# [Written task]
Copy out the lines below with "collector number" renamed to "field number" everywhere it occurs, changing nothing else.

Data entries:
════

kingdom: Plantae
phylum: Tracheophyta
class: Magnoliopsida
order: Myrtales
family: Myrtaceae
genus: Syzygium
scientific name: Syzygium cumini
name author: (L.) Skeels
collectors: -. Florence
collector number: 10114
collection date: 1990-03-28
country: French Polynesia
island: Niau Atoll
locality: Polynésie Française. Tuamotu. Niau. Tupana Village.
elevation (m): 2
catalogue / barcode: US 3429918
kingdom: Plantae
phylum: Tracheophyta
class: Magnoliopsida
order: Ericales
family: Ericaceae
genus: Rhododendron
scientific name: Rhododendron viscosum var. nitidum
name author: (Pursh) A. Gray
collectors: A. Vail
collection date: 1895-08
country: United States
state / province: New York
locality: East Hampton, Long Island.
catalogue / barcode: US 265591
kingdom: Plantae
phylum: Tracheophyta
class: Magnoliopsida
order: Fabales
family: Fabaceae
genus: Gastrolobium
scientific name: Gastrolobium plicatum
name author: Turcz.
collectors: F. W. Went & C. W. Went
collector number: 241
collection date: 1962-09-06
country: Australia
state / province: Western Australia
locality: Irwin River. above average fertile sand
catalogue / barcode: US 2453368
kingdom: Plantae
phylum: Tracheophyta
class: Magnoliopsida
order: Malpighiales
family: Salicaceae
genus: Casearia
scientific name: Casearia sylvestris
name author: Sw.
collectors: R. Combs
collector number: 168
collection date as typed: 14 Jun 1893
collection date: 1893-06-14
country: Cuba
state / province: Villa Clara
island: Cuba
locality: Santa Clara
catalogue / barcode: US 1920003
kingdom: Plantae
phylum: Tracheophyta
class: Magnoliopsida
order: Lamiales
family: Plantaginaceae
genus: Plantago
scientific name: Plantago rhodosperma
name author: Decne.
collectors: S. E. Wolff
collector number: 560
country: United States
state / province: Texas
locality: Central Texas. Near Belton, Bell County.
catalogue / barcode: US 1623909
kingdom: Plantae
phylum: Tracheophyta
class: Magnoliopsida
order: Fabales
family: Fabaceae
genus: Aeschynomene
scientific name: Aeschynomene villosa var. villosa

════

# [Task result]
kingdom: Plantae
phylum: Tracheophyta
class: Magnoliopsida
order: Myrtales
family: Myrtaceae
genus: Syzygium
scientific name: Syzygium cumini
name author: (L.) Skeels
collectors: -. Florence
field number: 10114
collection date: 1990-03-28
country: French Polynesia
island: Niau Atoll
locality: Polynésie Française. Tuamotu. Niau. Tupana Village.
elevation (m): 2
catalogue / barcode: US 3429918
kingdom: Plantae
phylum: Tracheophyta
class: Magnoliopsida
order: Ericales
family: Ericaceae
genus: Rhododendron
scientific name: Rhododendron viscosum var. nitidum
name author: (Pursh) A. Gray
collectors: A. Vail
collection date: 1895-08
country: United States
state / province: New York
locality: East Hampton, Long Island.
catalogue / barcode: US 265591
kingdom: Plantae
phylum: Tracheophyta
class: Magnoliopsida
order: Fabales
family: Fabaceae
genus: Gastrolobium
scientific name: Gastrolobium plicatum
name author: Turcz.
collectors: F. W. Went & C. W. Went
field number: 241
collection date: 1962-09-06
country: Australia
state / province: Western Australia
locality: Irwin River. above average fertile sand
catalogue / barcode: US 2453368
kingdom: Plantae
phylum: Tracheophyta
class: Magnoliopsida
order: Malpighiales
family: Salicaceae
genus: Casearia
scientific name: Casearia sylvestris
name author: Sw.
collectors: R. Combs
field number: 168
collection date as typed: 14 Jun 1893
collection date: 1893-06-14
country: Cuba
state / province: Villa Clara
island: Cuba
locality: Santa Clara
catalogue / barcode: US 1920003
kingdom: Plantae
phylum: Tracheophyta
class: Magnoliopsida
order: Lamiales
family: Plantaginaceae
genus: Plantago
scientific name: Plantago rhodosperma
name author: Decne.
collectors: S. E. Wolff
field number: 560
country: United States
state / province: Texas
locality: Central Texas. Near Belton, Bell County.
catalogue / barcode: US 1623909
kingdom: Plantae
phylum: Tracheophyta
class: Magnoliopsida
order: Fabales
family: Fabaceae
genus: Aeschynomene
scientific name: Aeschynomene villosa var. villosa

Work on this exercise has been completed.